9.7.11

marx

Marx’s contributions to politics, economics, and development have had an undeniably significant impact on the formation of theories in each of these areas. Underlying all of these contributions is a revolutionary philosophy concerning man’s nature and his role in society.
Marx’s ideas concerning human nature stem from the Enlightenment, taking its emphasis on man’s rationality and integrating it with an emphasis on man’s social nature. In addition, Marx adheres to the Enlightenment belief in the perfectibility of man, observing man, like society, transcending his former self over and over again. The process of transformation is made up of the elements of contradiction and instability, a new idea or force, and the synthesis of the two, transcending the original self.
This process is the result of man struggling to extract a livelihood out of nature and continue existence, becoming better and better at both dominating and cultivating the environment in such a way as to reap the most reward. Because it is man’s struggle with the earth that leads to his transformation, science, the means of understanding and subduing the natural world, also holds transformative powers for man.
If science and the natural world are the two forces that form and re-form man, then Marx seems to be putting forth the idea that man is the product of the material world rather than the spiritual or intellectual realms. But Marx also states that man is the source of his own consciousness. These notions create a tension between man as the creator and the natural world as creator, a tension between consciousness and evolution, a power struggle between man and his environment.

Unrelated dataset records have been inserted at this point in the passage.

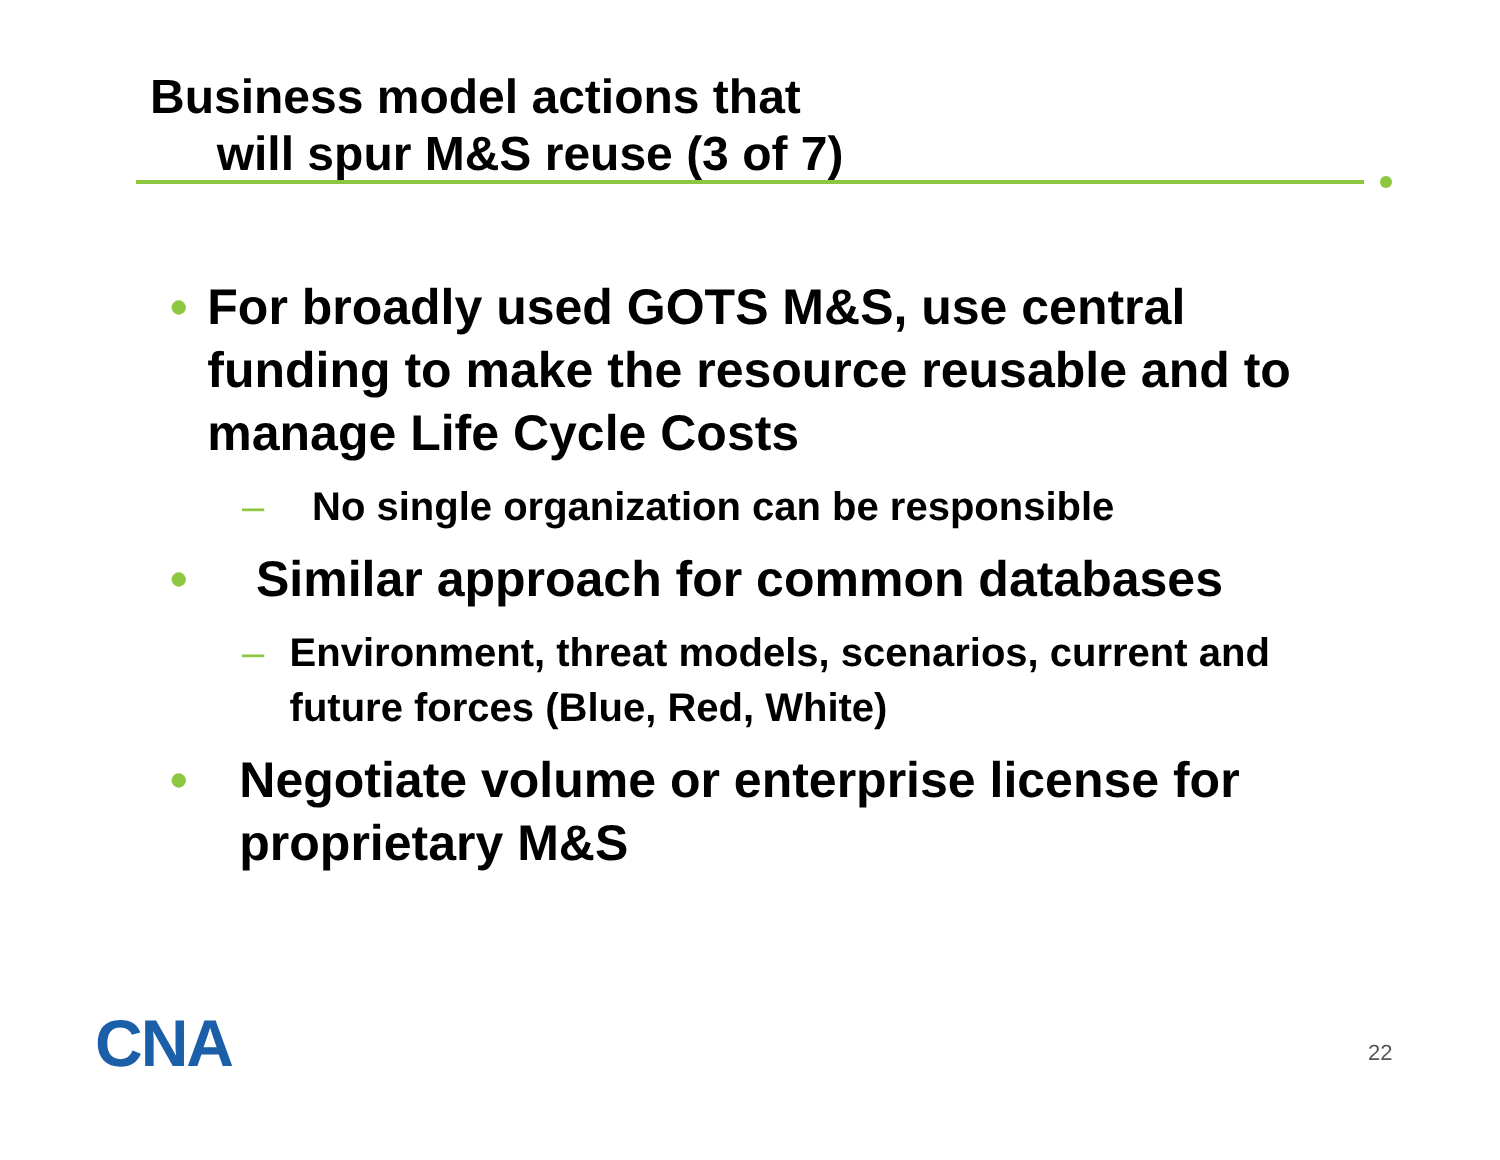Business model actions that
will spur M&S reuse (3 of 7)
• For broadly used GOTS M&S, use central funding to make the resource reusable and to manage Life Cycle Costs
– No single organization can be responsible
• Similar approach for common databases
– Environment, threat models, scenarios, current and future forces (Blue, Red, White)
• Negotiate volume or enterprise license for proprietary M&S
CNA 22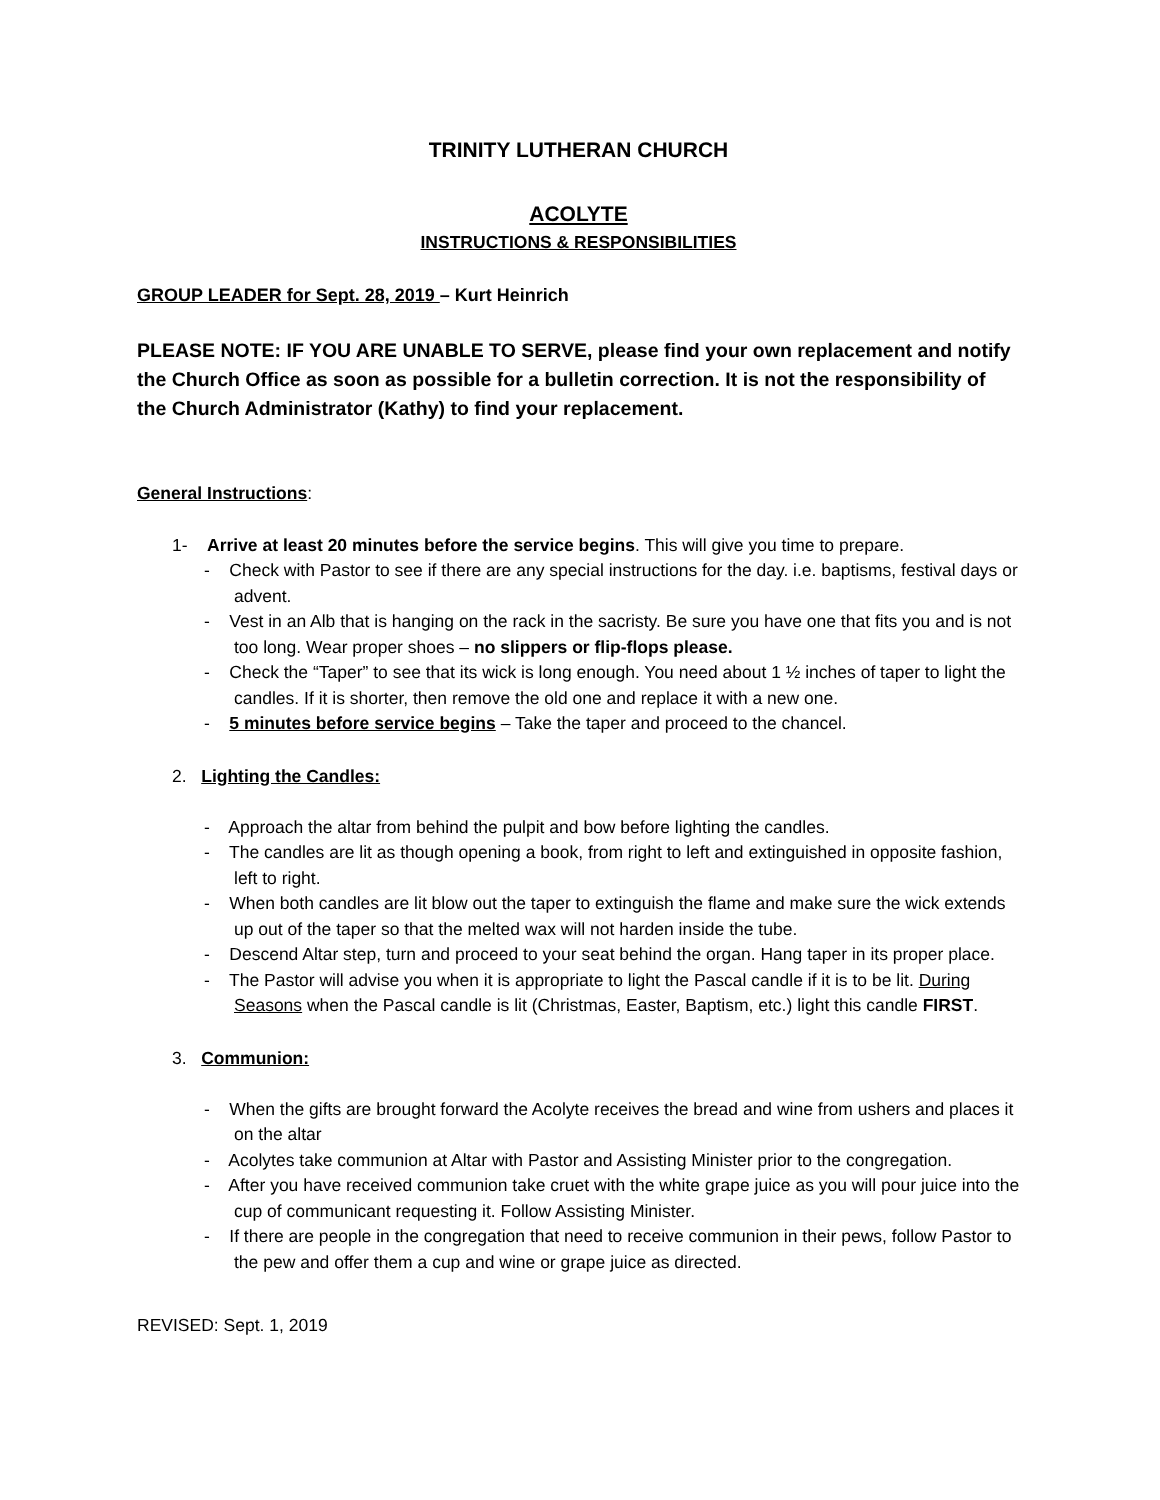TRINITY LUTHERAN CHURCH
ACOLYTE
INSTRUCTIONS & RESPONSIBILITIES
GROUP LEADER for Sept. 28, 2019 – Kurt Heinrich
PLEASE NOTE: IF YOU ARE UNABLE TO SERVE, please find your own replacement and notify the Church Office as soon as possible for a bulletin correction. It is not the responsibility of the Church Administrator (Kathy) to find your replacement.
General Instructions:
1- Arrive at least 20 minutes before the service begins. This will give you time to prepare.
- Check with Pastor to see if there are any special instructions for the day. i.e. baptisms, festival days or advent.
- Vest in an Alb that is hanging on the rack in the sacristy. Be sure you have one that fits you and is not too long. Wear proper shoes – no slippers or flip-flops please.
- Check the “Taper” to see that its wick is long enough. You need about 1 ½ inches of taper to light the candles. If it is shorter, then remove the old one and replace it with a new one.
- 5 minutes before service begins – Take the taper and proceed to the chancel.
2. Lighting the Candles:
- Approach the altar from behind the pulpit and bow before lighting the candles.
- The candles are lit as though opening a book, from right to left and extinguished in opposite fashion, left to right.
- When both candles are lit blow out the taper to extinguish the flame and make sure the wick extends up out of the taper so that the melted wax will not harden inside the tube.
- Descend Altar step, turn and proceed to your seat behind the organ. Hang taper in its proper place.
- The Pastor will advise you when it is appropriate to light the Pascal candle if it is to be lit. During Seasons when the Pascal candle is lit (Christmas, Easter, Baptism, etc.) light this candle FIRST.
3. Communion:
- When the gifts are brought forward the Acolyte receives the bread and wine from ushers and places it on the altar
- Acolytes take communion at Altar with Pastor and Assisting Minister prior to the congregation.
- After you have received communion take cruet with the white grape juice as you will pour juice into the cup of communicant requesting it. Follow Assisting Minister.
- If there are people in the congregation that need to receive communion in their pews, follow Pastor to the pew and offer them a cup and wine or grape juice as directed.
REVISED: Sept. 1, 2019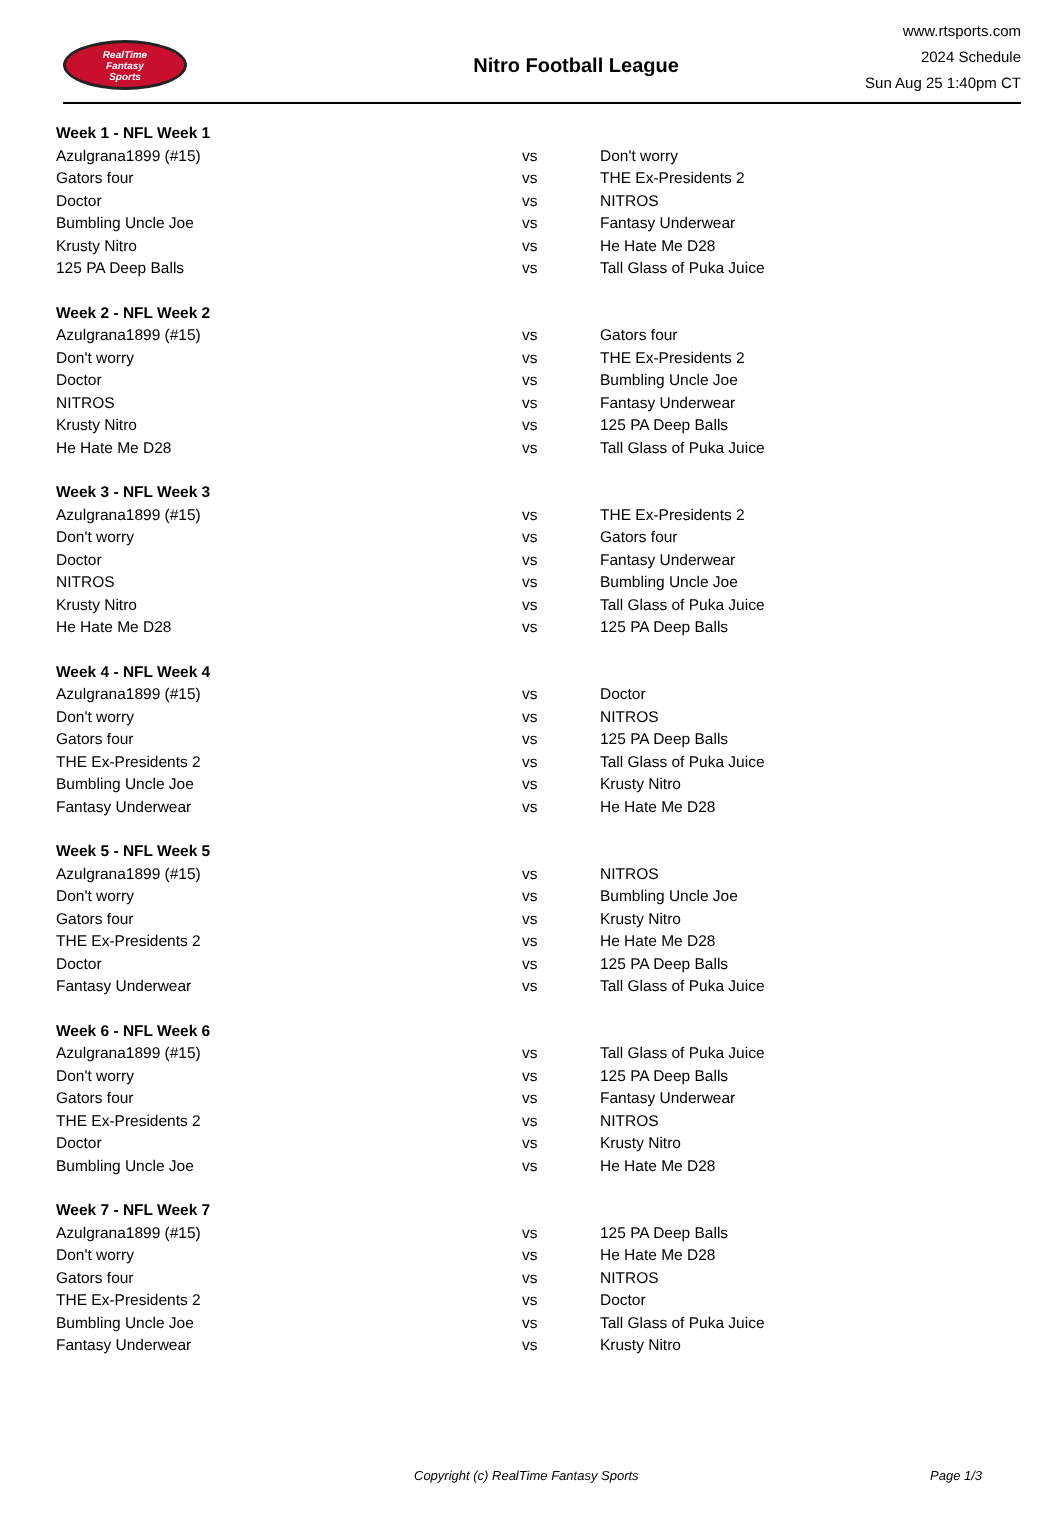RealTime
Fantasy
Sports
Nitro Football League
www.rtsports.com
2024 Schedule
Sun Aug 25 1:40pm CT
| Week 1 - NFL Week 1 | | |
| --- | --- | --- |
| Azulgrana1899 (#15) | vs | Don't worry |
| Gators four | vs | THE Ex-Presidents 2 |
| Doctor | vs | NITROS |
| Bumbling Uncle Joe | vs | Fantasy Underwear |
| Krusty Nitro | vs | He Hate Me D28 |
| 125 PA Deep Balls | vs | Tall Glass of Puka Juice |
| Week 2 - NFL Week 2 | | |
| Azulgrana1899 (#15) | vs | Gators four |
| Don't worry | vs | THE Ex-Presidents 2 |
| Doctor | vs | Bumbling Uncle Joe |
| NITROS | vs | Fantasy Underwear |
| Krusty Nitro | vs | 125 PA Deep Balls |
| He Hate Me D28 | vs | Tall Glass of Puka Juice |
| Week 3 - NFL Week 3 | | |
| Azulgrana1899 (#15) | vs | THE Ex-Presidents 2 |
| Don't worry | vs | Gators four |
| Doctor | vs | Fantasy Underwear |
| NITROS | vs | Bumbling Uncle Joe |
| Krusty Nitro | vs | Tall Glass of Puka Juice |
| He Hate Me D28 | vs | 125 PA Deep Balls |
| Week 4 - NFL Week 4 | | |
| Azulgrana1899 (#15) | vs | Doctor |
| Don't worry | vs | NITROS |
| Gators four | vs | 125 PA Deep Balls |
| THE Ex-Presidents 2 | vs | Tall Glass of Puka Juice |
| Bumbling Uncle Joe | vs | Krusty Nitro |
| Fantasy Underwear | vs | He Hate Me D28 |
| Week 5 - NFL Week 5 | | |
| Azulgrana1899 (#15) | vs | NITROS |
| Don't worry | vs | Bumbling Uncle Joe |
| Gators four | vs | Krusty Nitro |
| THE Ex-Presidents 2 | vs | He Hate Me D28 |
| Doctor | vs | 125 PA Deep Balls |
| Fantasy Underwear | vs | Tall Glass of Puka Juice |
| Week 6 - NFL Week 6 | | |
| Azulgrana1899 (#15) | vs | Tall Glass of Puka Juice |
| Don't worry | vs | 125 PA Deep Balls |
| Gators four | vs | Fantasy Underwear |
| THE Ex-Presidents 2 | vs | NITROS |
| Doctor | vs | Krusty Nitro |
| Bumbling Uncle Joe | vs | He Hate Me D28 |
| Week 7 - NFL Week 7 | | |
| Azulgrana1899 (#15) | vs | 125 PA Deep Balls |
| Don't worry | vs | He Hate Me D28 |
| Gators four | vs | NITROS |
| THE Ex-Presidents 2 | vs | Doctor |
| Bumbling Uncle Joe | vs | Tall Glass of Puka Juice |
| Fantasy Underwear | vs | Krusty Nitro |
Copyright (c) RealTime Fantasy Sports Page 1/3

This seeming contradiction is the root of Marxist thought. On the one hand, “human nature is created under definite natural and social conditions…and man’s consciousness comes from real-life experience in the physical world” while at the same time, “we think up our ideas and construct our own rationalities” (Peet). In one breath, man is awarded agency and robbed by his environment of his very will and character. We know we exist and have free thought and will because of our ability to act and understand our own actions as reactions to the physical world, but at the same time our initiative is dependent upon having the world as a stage upon which to act, and our thoughts are formed and bound to the conditions into which we were born. Ideas have material origins, meaning that we assimilated the material world into our understanding and created thought around it, but it is the material world that gives our thoughts meaning and not vice versa. In fact, Marx describes our very happiness as being dependent upon materialism and that which we have or have not. This paradox, man’s conscious direction of his own fate coupled with his inability to operate independent of his environment and fellow beings, proves to be more of a balance of ideas than a contradiction, a balance that makes Marxism incredibly attractive.